So let’s look at where we are now. It sounds like you’re saying that even if you solve the challenge of making your data perfect, you might be doing it too slowly to act on. Should we be asking differentquestions of our data, and therefore of the tools we use to parse and analyze it?

Sid Probstein: Yes, you’re exactly right. One of the most important questions is whether we should even worry about whether this report is exactly right or not.

There’s a term called “eventually consistent” that grew up around a whole fleet of open-source-type technologies for crunching the huge amounts of data generated by website click-throughs. If you’re an e-commerce site, you want to understand the convergence of what the user is looking at and why he is clicking on it. Amazon, of course, is really good at this, asking, “For this customer at this very moment, what’s the best thing to show them?” They have high, high rates of success on recommendations, on product bundles, on follow-on advertising.

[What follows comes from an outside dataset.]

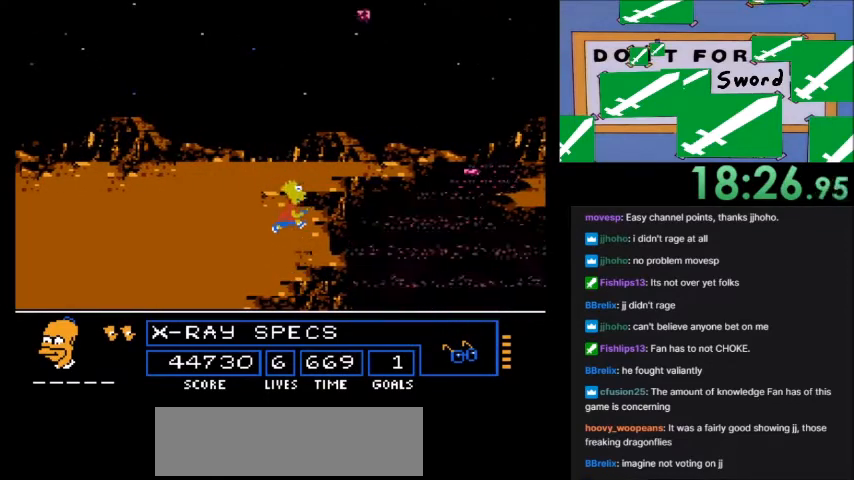
{"buttons": ["DPAD_RIGHT"]}
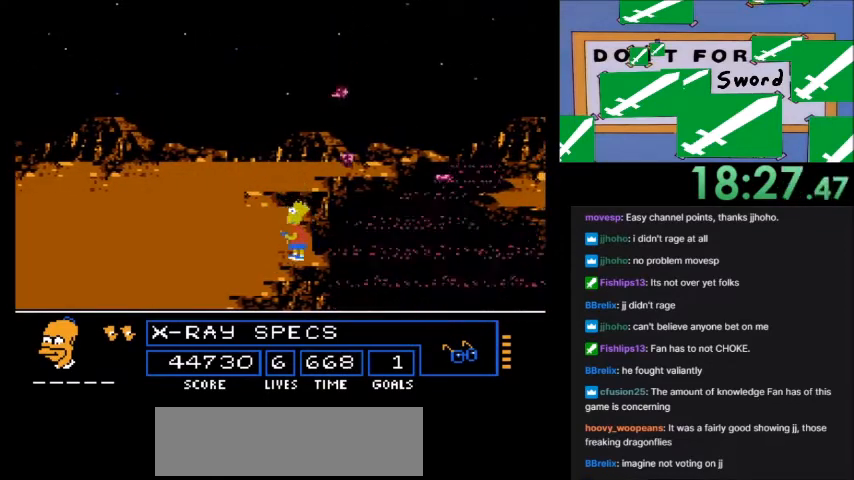
{"buttons": ["DPAD_RIGHT"], "events": [[67, "DPAD_RIGHT", "up"], [467, "DPAD_RIGHT", "down"]]}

Amazon is good at this because they don’t worry about everybody. They develop a model where they’re eventually going to get a consistent model of the world, but at the moment they need to do it, they don’t care that they can’t roll it out for everyone. They’ve got hundreds of millions of clicks a day, and they figure, why don’t we just look at 20 percent of them? The key thing is to do it quickly and to make sure that whatever we conclude, that there are many observations for it.

This is when the term “analytics” becomes interesting. Analytics doesn’t have to be based on super-precise data. That doesn’t again mean wrong data, but it might mean some outcome that wins for the customer. If you profile a jazz CD that people didn’t know they wanted, and some people buy it, great. The fact that some of the 100,000 people that you showed it to didn’t buy it is irrelevant.

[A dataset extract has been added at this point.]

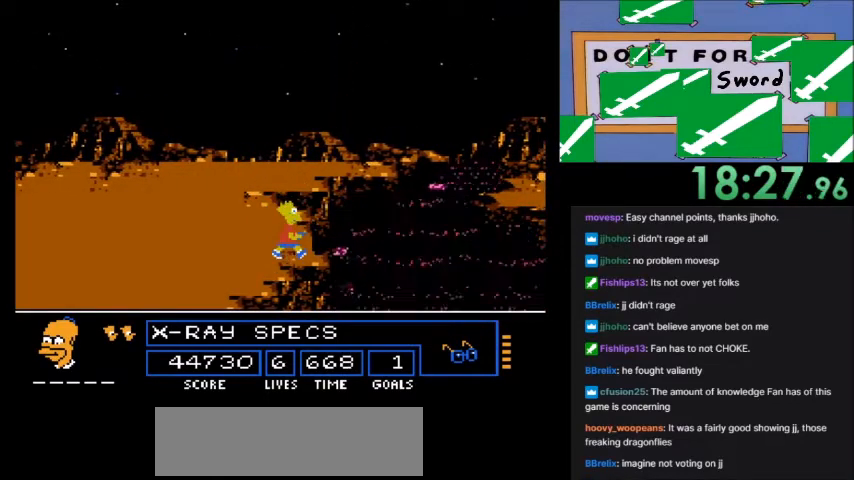
{"buttons": ["A", "B", "DPAD_RIGHT"], "events": [[200, "A", "down"], [233, "B", "down"]]}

I think of that as an incredible innovation, to be able to say that the report doesn’t have to be perfect. It needs to capture the behavior, not the totality of it.

Ali Riaz: For this to actually work, we need a whole new philosophy around leadership and decision-making and performance management. People spend a lot of time worrying, “Hey, did I earn my bonus? Was I at 103 percent of the target, or 97 percent?” That worrying takes a lot of energy. Those conversations take a lot of time.

Now, really, as a CEO of the company, should I really be focusing on whether a valued employee’s bonus is 97 or 103 percent? Don’t I just want the employee to be happy? Personally, I don’t want a disgruntled employee, I want them to get the benefit of the doubt and go out and be happy and meet clients and be productive. But we are trained; we have this in our DNA, that we fight about 103 versus 97. Our boards want to know if it’s 103 or 97. Our management wants to know. Our line managers want to know. That’s just the way this tail is curled.

But for us to live with the realities of information growing more and more and speed getting faster and faster, we need a new way of thinking about not having precision but having a good understanding. And being able to live with that.

This is really interesting. I guess the obvious question at this point is how to bridge these gaps?

Sid Probstein: One thing I’m hopeful about is that I think managers get that they need to understand the frame a lot better. Say you’re a brand manager and one item is selling well and then slows down. You need to consider if that’s because you stopped promoting it, or because a competitor has a better product, or because users’ social media comments and blog entries that cover this stuff are negative.

Yes, the sales figures are relevant. Yes, a breakdown of features is relevant. But understanding the outside context is huge, too. What do the customers think? What’s the trend in the marketplace? What’s the buzz?

You’re saying there is an understanding among the executives you have contact with of those distinctions?

Sid Probstein: Absolutely. Ten years ago, it would be perfectly normal to participate in a meeting where nobody had done any — and I’ll use the term directly — “Googling” of the larger environment. They wouldn’t have looked up news stories, or looked up trends, or tracked down what people were saying about it. Now I think it’s rare to have a get-together where people haven’t educated themselves on the larger frame. And that’s a significant change.

Ali, can you say more about the leadership challenge that you began to describe, which is at odds with the very metrically driven way that people evaluate performance and lead organizations. The 97 percent versus the 103 percent is driven by trying to parse distinctions which, in the end, don’t really matter to a company’s overall thriving and success.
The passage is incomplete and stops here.